[Instructions]
1 – Decide whether each statement below agrees with the thread on integer overflow in C. Answer yes or no for each, and quote the deciding words of the thread exactly. (a) The C standard guarantees that incrementing an int holding INT_MAX wraps it around to INT_MIN. (b) An optimizing compiler may rearrange code on the assumption that no undefined behavior occurs. (c) The ident() function is meant to return its argument value while being too hard for the compiler to analyze.
2 – Copy out, word for word, the stretch of the thread on integer overflow in C from "But my point" through "The missing *what*?".

[Quoted passage]
________________________

But my point was merely that a program whose behavior is undefined
really can behave in strange, surprising, and even seemingly
inconsistent ways. The fact that INT_MAX + 1 might evaluate to
INT_MIN on most systems doesn't mean you can depend on that, even on
such systems. The details of why it behaves in a particular way were
not relevant either to that point, or to the C language.
As you did with the missing ...

Huh? The missing *what*?

I'm sure you were trying to make some point, but I'm at a loss to
understand what it was. Can you explain more clearly?
 
F

Flash Gordon

Keith said:
peter koch said:
[...]> But i++ is inherently safe - at least on most common archtectures. And
certainly there's nothing complicated going on, it is obvious what
happens.
[...]

No, it's not inherently safe.

int i = INT_MAX;
i++;

The "i++" in the above invokes undefined behavior. Perhaps you're
thinking that it will wrap around to INT_MIN, but the standard doesn't
guarantee that.
Yes. That was why I added the disclaimer "on most common
architectures".

But even on an architecture on which the operation itself is "safe",
an optimizing compiler is free to rearrange the code based on the
assumption that no undefined behavior occurs.

Consider the following program:

#include <limits.h>
#include <stdlib.h>
#include <stdio.h>

int ident(int i)
{
if (rand() < 0) return 42;
else return i;
}

int main(void)
{
int i = ident(INT_MAX);
int j = i + 1;
if (i < j) fputs("Yes ", stdout);
else fputs("No ", stdout);
if (ident(i) < ident(j)) puts("Yes");
else puts("No");
return 0;
}


The ident() function is designed to return its argument value while
being too difficult for the compiler to analyze.

________________________

Dataset records:

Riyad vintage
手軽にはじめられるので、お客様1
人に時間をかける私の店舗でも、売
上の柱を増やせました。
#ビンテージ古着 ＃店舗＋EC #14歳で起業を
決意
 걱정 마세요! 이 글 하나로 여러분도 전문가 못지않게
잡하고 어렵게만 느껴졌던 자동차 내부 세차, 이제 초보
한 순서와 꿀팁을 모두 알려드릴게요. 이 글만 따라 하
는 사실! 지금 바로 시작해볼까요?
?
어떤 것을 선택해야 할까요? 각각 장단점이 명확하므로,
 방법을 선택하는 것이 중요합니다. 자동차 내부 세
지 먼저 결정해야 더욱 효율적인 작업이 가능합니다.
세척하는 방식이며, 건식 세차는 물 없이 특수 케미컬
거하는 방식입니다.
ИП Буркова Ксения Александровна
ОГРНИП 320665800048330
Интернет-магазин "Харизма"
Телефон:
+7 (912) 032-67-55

________________________

[Solutions below]
1 –
(a) No: "Perhaps you're thinking that it will wrap around to INT_MIN, but the standard doesn't guarantee that."
(b) Yes: "an optimizing compiler is free to rearrange the code based on the assumption that no undefined behavior occurs."
(c) Yes: "The ident() function is designed to return its argument value while being too difficult for the compiler to analyze."

2 –
But my point was merely that a program whose behavior is undefined
really can behave in strange, surprising, and even seemingly
inconsistent ways. The fact that INT_MAX + 1 might evaluate to
INT_MIN on most systems doesn't mean you can depend on that, even on
such systems. The details of why it behaves in a particular way were
not relevant either to that point, or to the C language.
As you did with the missing ...

Huh? The missing *what*?